◆ The exercise ◆
Can you copy, line for line, the part of the records below that opens with the line containing "pose: elev=119.5 azim=37.7" and closes with the line containing "Dot at: (377, 275)", with both of those lines included and the pictures left out?

◆ Dataset ◆

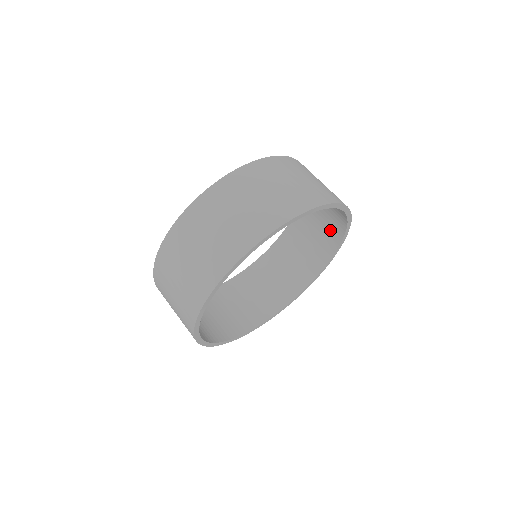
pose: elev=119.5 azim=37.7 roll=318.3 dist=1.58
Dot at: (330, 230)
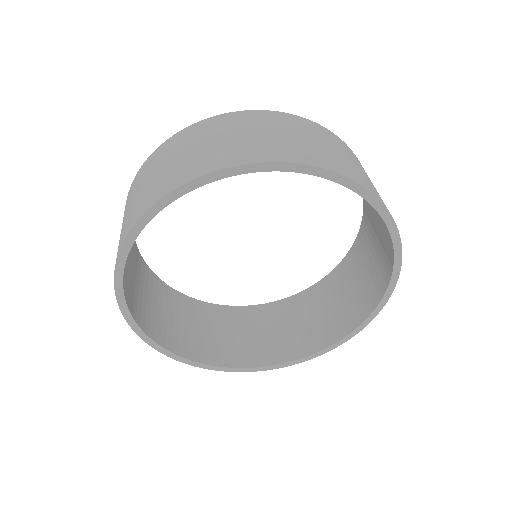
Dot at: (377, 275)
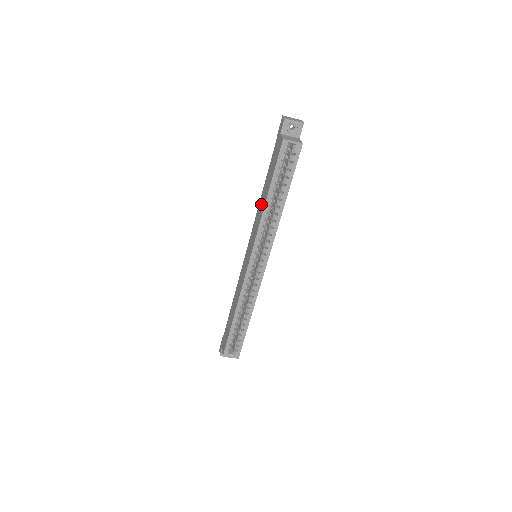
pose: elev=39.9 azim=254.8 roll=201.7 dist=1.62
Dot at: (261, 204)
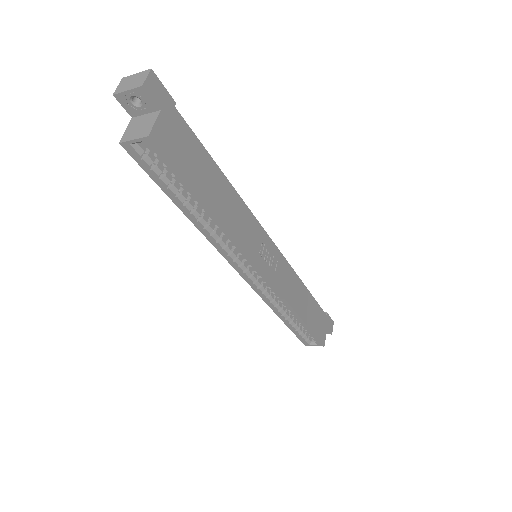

...

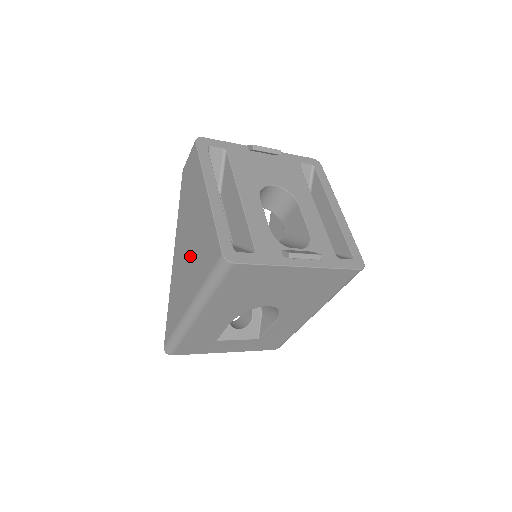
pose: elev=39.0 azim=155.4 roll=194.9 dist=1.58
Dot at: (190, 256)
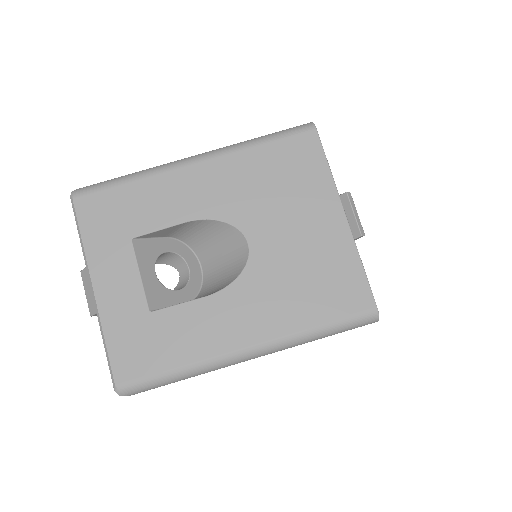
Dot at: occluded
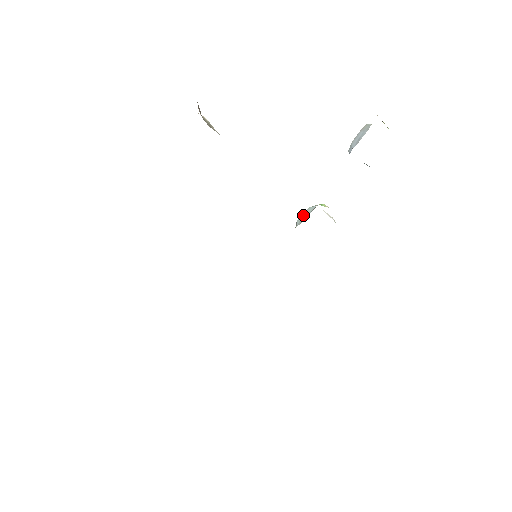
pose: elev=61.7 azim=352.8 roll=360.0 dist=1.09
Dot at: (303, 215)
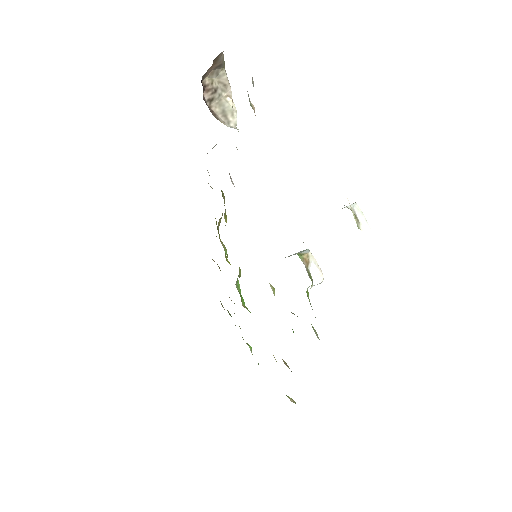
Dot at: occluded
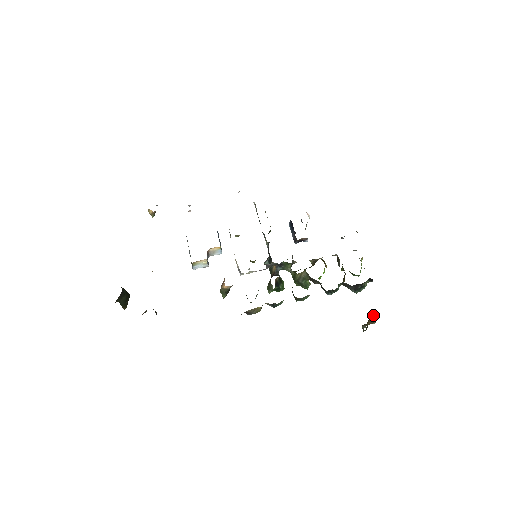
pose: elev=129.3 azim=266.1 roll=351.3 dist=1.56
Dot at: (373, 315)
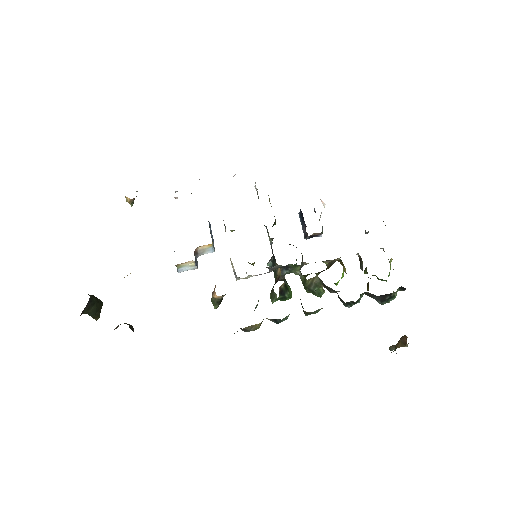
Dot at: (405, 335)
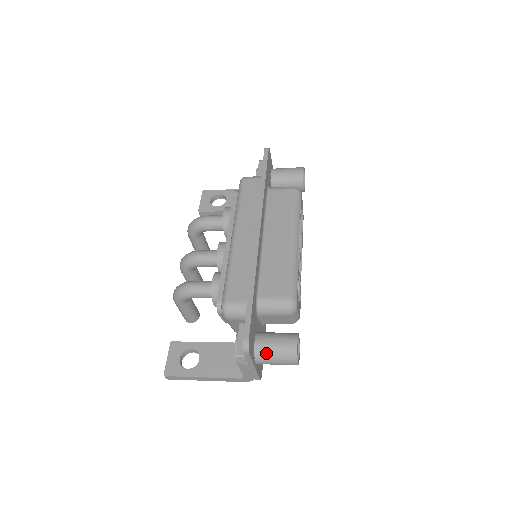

...

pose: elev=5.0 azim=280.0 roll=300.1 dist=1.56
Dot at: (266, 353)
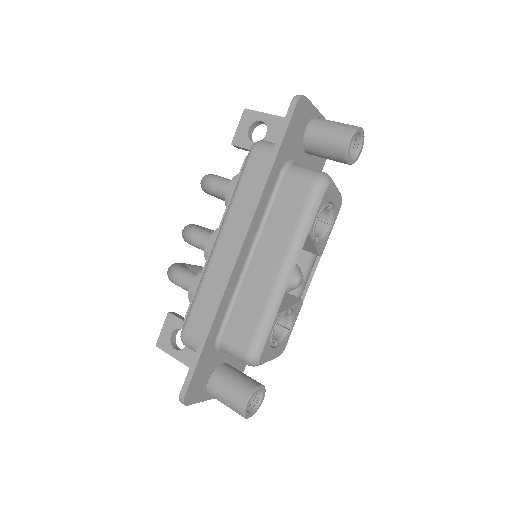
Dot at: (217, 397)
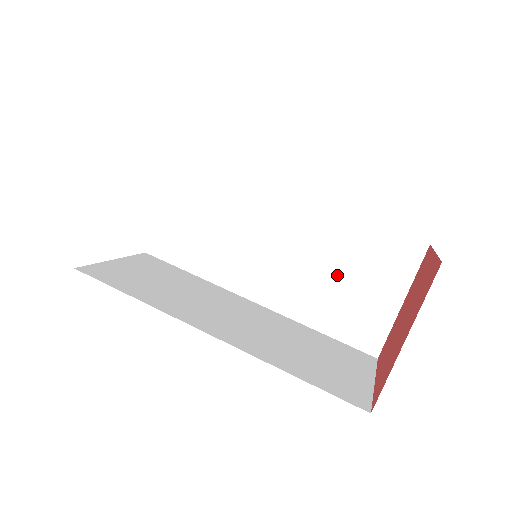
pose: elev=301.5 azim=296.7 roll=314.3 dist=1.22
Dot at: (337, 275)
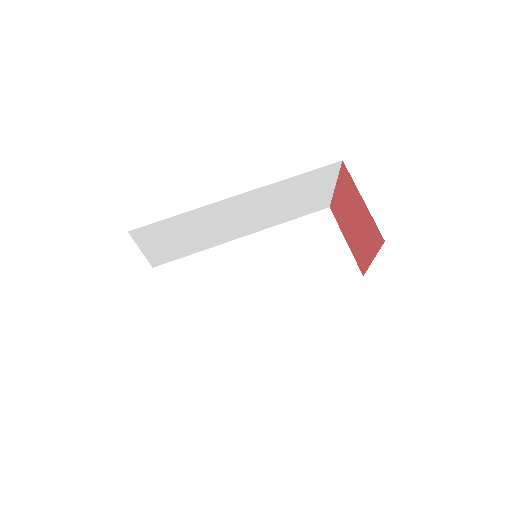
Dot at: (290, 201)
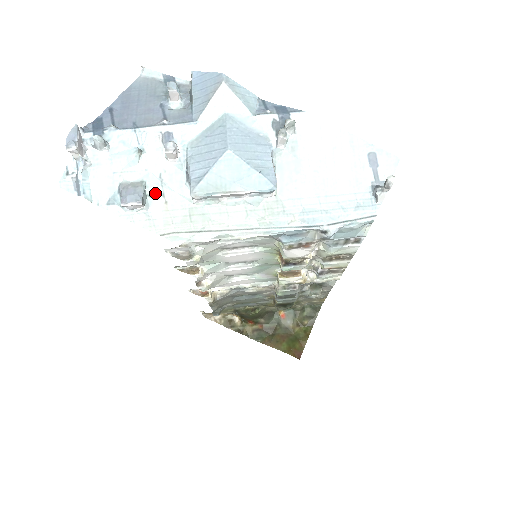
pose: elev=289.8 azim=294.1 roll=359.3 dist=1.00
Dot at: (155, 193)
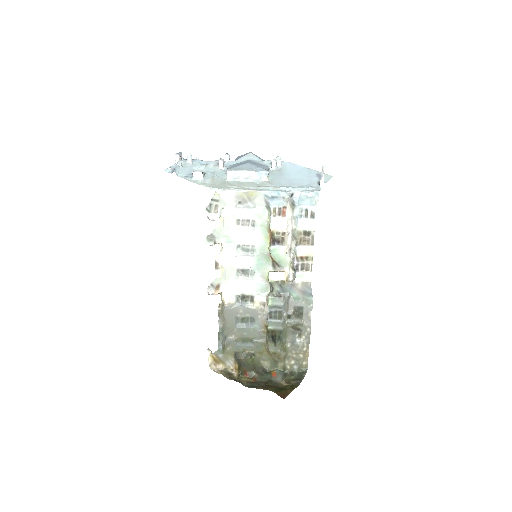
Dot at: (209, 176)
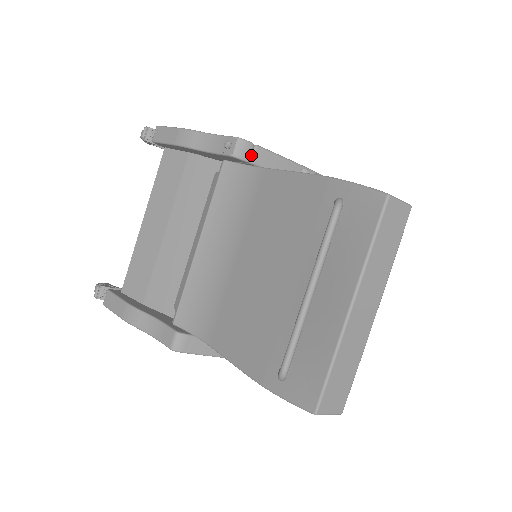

◆ Exercise response ◆
pose: elev=119.5 azim=37.7 roll=318.3 dist=1.58
Dot at: (330, 230)
Dot at: (377, 275)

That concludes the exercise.